Republican lawmakers grilled a Biden judicial pick on Tuesday, asking the Japanese American judge if affirmative action is akin to racial discrimination and bringing up a book review she wrote as a law student.
U.S. Magistrate Judge Kenly Kato, nominated for a seat on the U.S. District Court for the Central District of California, faced intense questioning about an article she wrote in 1995 when she was 23 and attending Harvard Law School. Part of the review, which Kato co-authored, says neoconservative Asian Americans “internalize the dialogue of oppressors, believing in the values of the status quo and condemning the activism of their group.”
Sen. Chuck Grassley, R-Iowa, asked Kato if she still believed that sentiment. The judge said she “had no idea what we were trying to convey.”
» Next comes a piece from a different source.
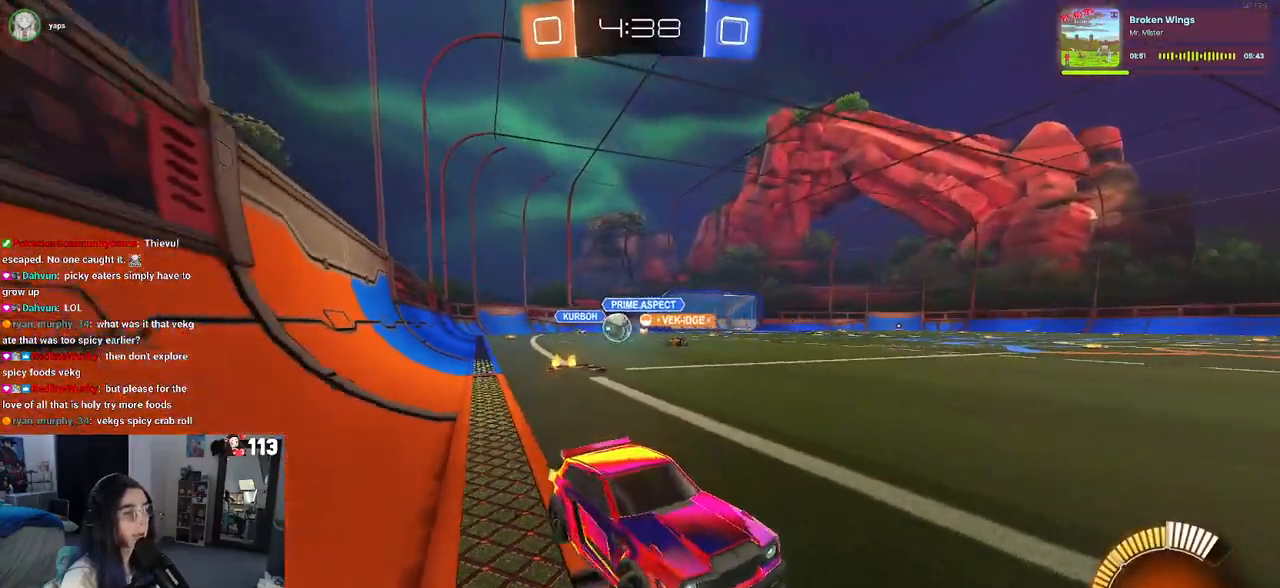
{"dt_ms": 500, "buttons": ["R2"], "left_stick": "left", "right_stick": "center", "events": [[50, "SQUARE", "up"]]}
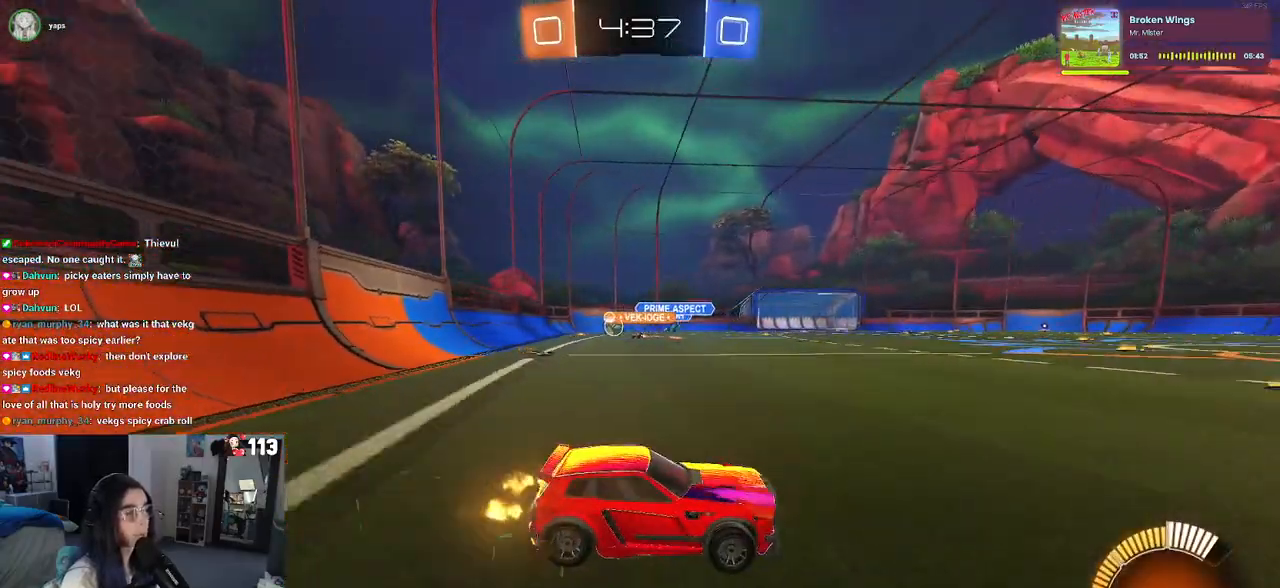
{"dt_ms": 500, "buttons": ["R2"], "left_stick": "left", "right_stick": "center", "events": []}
Kato declined NBC Asian America’s request for comment.
The topic of the article was revived by Sen. Ted Cruz, R-Texas, who prefaced his exchange with Kato by asking, “Is racial discrimination wrong?”
“Our Constitution prohibits discrimination on the basis of race,” Kato responded. “As a judge, I don’t deal with issues of morality”
Cruz said that Kato’s writing as a student conveyed that “to be sufficiently woke, an Asian American must support policies that discriminate against Asian Americans.” He referred to a lawsuit against Harvard — now to be heard by the Supreme Court — alleging that the university’s diversity initiatives discriminate against Asian undergraduates.
Asian American civil rights activists have cautioned against making this argument, saying that framing affirmative action as anti-Asian bias is “dangerous.”